Highly stable modular-assembled laser system for a dual-atom-interferometer gyroscope

TL;DR

This paper presents a compact, thermally stable fiber laser system with all-quartz modules designed for a dual-atom-interferometer gyroscope, demonstrating high stability and suitability for field applications.

Contribution

It introduces a novel modular fiber laser system with enhanced thermal stability and stability metrics, suitable for portable atom-interferometer gyroscopes.

Findings

Laser power fluctuation below 0.1% at room temperature

Polarization extinction ratio over 30 dB

Frequency fluctuation under 91 kHz

Abstract

Operating atom-interferometer gyroscopes outside a laboratory environment is challenging primarily owing to the instability of laser systems.

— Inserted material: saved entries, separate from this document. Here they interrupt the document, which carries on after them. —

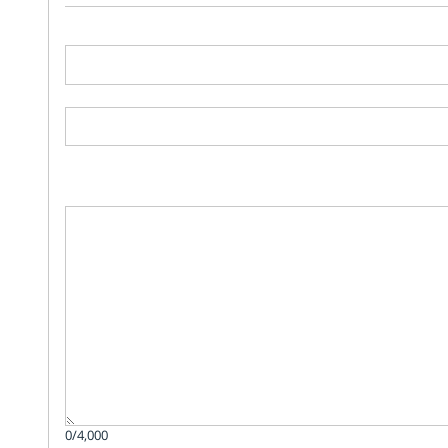
0/4,000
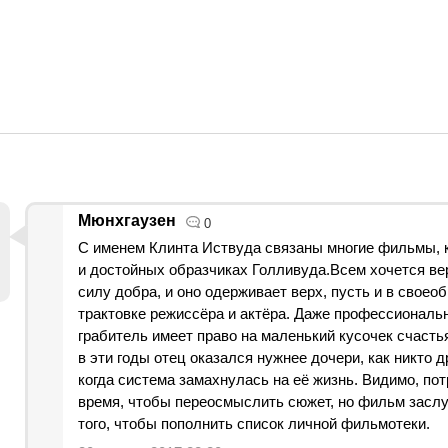
Мюнхгаузен
0
С именем Клинта Иствуда связаны многие фильмы, 
и достойных образчиках Голливуда.Всем хочется ве
силу добра, и оно одерживает верх, пусть и в своео
трактовке режиссёра и актёра. Даже профессиональ
грабитель имеет право на маленький кусочек счасть
в эти годы отец оказался нужнее дочери, как никто д
когда система замахнулась на её жизнь. Видимо, по
время, чтобы переосмыслить сюжет, но фильм засл
того, чтобы пополнить список личной фильмотеки.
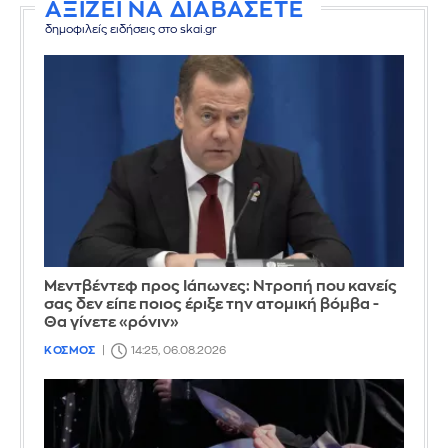
ΑΞΙΖΕΙ ΝΑ ΔΙΑΒΑΣΕΤΕ
δημοφιλείς ειδήσεις στο skai.gr
Μεντβέντεφ προς Ιάπωνες: Ντροπή που κανείς
σας δεν είπε ποιος έριξε την ατομική βόμβα -
Θα γίνετε «ρόνιν»
ΚΟΣΜΟΣ
14:25, 06.08.2026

To enhance the thermal stability of free-space laser systems, a compact laser system using fiber lasers and all-quartz-jointed optical modules was developed for a dual-atom-interferometer gyroscope. Millimeter-scale optical elements jointed on quartz plates with identical quartz supports, ensure laser power stability and facilitate component upgrades. The primary diode laser was locked to the modulation transfer spectrum of Rb atoms, and Raman lasers were phase-locked to the primary laser. Frequencies for repumping, blow-away, and detection lasers were adjusted with acousto-optic modulators. At room temperature, laser power fluctuation was under 1:1000, polarization extinction ratio exceeded 30 dB, frequency fluctuation was below 91 kHz, and phase noise reached to -100 dBc/Hz @ 1 kHz. The optical modules were tested at 5--50 $^{\circ}$C and applied to a dual-atom-interferometer gyroscope. The fringe contrast was tested over the temperature range. The proposed system paves the way for promoting field applications of atom-interferometer sensors.